Aufgabe 1 -
Schreibe aus den Datensätzen den Abschnitt unverändert ab, der mit der Zeile beginnt, die "Question: Does matte blue shirt at left have a larger" enthält, und mit der Zeile endet, die "Question: Based on" enthält. Beide Zeilen gehören dazu.

Textauszug -

@DerNutzer
Das ist gewiss richtig, bildet aber nur einen Teil der Realität ab. Zunächst einmal haben Kombattanten das völkerrechtliche Privileg, einander straflos zu töten. Sie dürfen durchaus auch zivile Opfer verursachen, wenn die Kollateralschäden durch einen militärischen Vorteil aufgewogen werden. Umso größer der Vorteil, desto größer die akzeptablen Kollateralschäden. Verboten ist militärische Gewalt, die keinen militärischen Zweck hat: gezielte Angriffe auf Zivilisten, unnötige Zerstörungen und unnötiges Leid.
Kriegsverbrechen können—im Sinne der Kausalität, nicht des Rechts—durch Fahrlässigkeit geschehen, indem schlecht ausgebildete oder panische Soldaten das akzeptable Gewaltmaß überschreiten. Sie können durch gesellschaftliche Fehlentwicklungen oder eine ideologisch extreme Regierungspolitik gefördert oder gar ausdrücklich angeordnet werden. Und es gibt ein gewisses Hintergrundrauschen an unnötigen Gewalttaten, die schlicht unvermeidlich sind.
@El Quijote
Wobei das natürlich auch Schutzbehauptungen gewesen sein können.
Man kann in puncto My Lai durchaus eine Art Systemfrage stellen; ich wollte nicht ausdrücken, dass es unmöglich wäre, nur, dass es den Rahmen des Abiturs sprengen dürfte. Denn der Weg nach My Lai hatte viele Stationen.
Die Masse der US-Soldaten waren Wehrpflichtige, und das in einem System, in dem Wehrgerechtigkeit nicht existierte. Umso ärmer man war und umso geringer das eigene Bildungsniveau, desto höher die Gefahr, nach Vietnam geschickt zu werden—in einen Krieg, der vielen Amerikanern unverständlich war, und den die jüngeren Generationen ablehnten.
Diese Männer kamen also schon mit Frust im Bauch in Vietnam an. Das schreibe ich nicht etwa, um ihre Gewaltbereitschaft zu rechtfertigen, sondern um auf deren latentes Vorhandensein hinzuweisen. Sie richtete sich z.B. auch gegen die eigenen Offiziere (sog. Fragging).
Dann muss man berücksichtigen, dass die amerikanische Unterschicht aufgrund des unterentwickelten Sozialstaats ein höheres Maß an Delinquenz aufweist. Statistisch gesehen war also ein gewisser Anteil an Männern unter den Wehrpflichtigen, die zur Straffälligkeit neigten.
Drittens kommen die Belastungen der irregulären Kriegsfürung hinzu, die
@Shinigami bereits angesprochen hat. Gegen einen Feind kämpfen zu müssen, der nicht greifbar ist und nicht "mit offenem Visier" kämpft, erzeugt wiederum Frust und Paranoia. Roger Trinquier hat postuliert, dass ein solcher asymmetrischer Krieg ohne Missachtung des humanitären Völkerrechts gar nicht gewonnen werden kann, und die militärischen Erfolge der Franzosen zu Beginn des Algerienkrieges scheinen diese These zu bestätigen.

Aufgabe 2 -
Beantworte zum Textauszug folgende Fragen:
(a) Welche Art militärischer Gewalt ist laut Text verboten?
(b) Wie wird die Gewalt bezeichnet, die sich gegen die eigenen Offiziere richtete?
(c) Was scheint laut Text die These von Roger Trinquier zu bestätigen?

Vorliegende Datensätze -
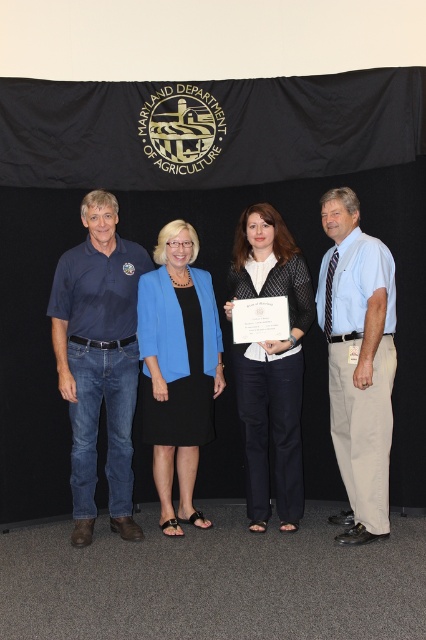
Question: Estimate the real-world distances between objects in this image. Which object is closer to the black textured sweater at center?

Choices:
 (A) blue fabric jacket at center
 (B) matte blue shirt at left
 (C) light blue shirt at center

Answer: (C)

Question: Which is farther from the black textured sweater at center?

Choices:
 (A) matte blue shirt at left
 (B) blue fabric jacket at center

Answer: (A)

Question: Does matte blue shirt at left have a smaller size compared to blue fabric jacket at center?

Choices:
 (A) no
 (B) yes

Answer: (A)

Question: Does matte blue shirt at left have a greater width compared to black textured sweater at center?

Choices:
 (A) yes
 (B) no

Answer: (A)

Question: Does matte blue shirt at left have a larger size compared to blue fabric jacket at center?

Choices:
 (A) no
 (B) yes

Answer: (B)

Question: Based on their relative distances, which object is farther from the light blue shirt at center?

Choices:
 (A) blue fabric jacket at center
 (B) matte blue shirt at left

Answer: (B)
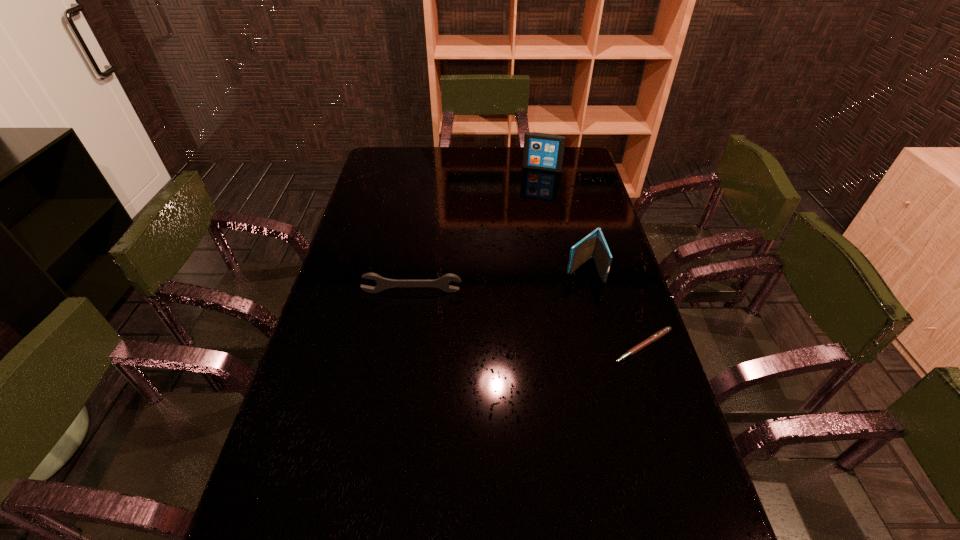
Locate an element on the screen. iPod present at the right edge is located at coordinates (542, 151).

Antwort 1 -
Question: Does matte blue shirt at left have a larger size compared to blue fabric jacket at center?

Choices:
 (A) no
 (B) yes

Answer: (B)

Question: Based on their relative distances, which object is farther from the light blue shirt at center?

Antwort 2 -
(a) Militärische Gewalt, die keinen militärischen Zweck hat: gezielte Angriffe auf Zivilisten, unnötige Zerstörungen und unnötiges Leid.
(b) Als Fragging.
(c) Die militärischen Erfolge der Franzosen zu Beginn des Algerienkrieges.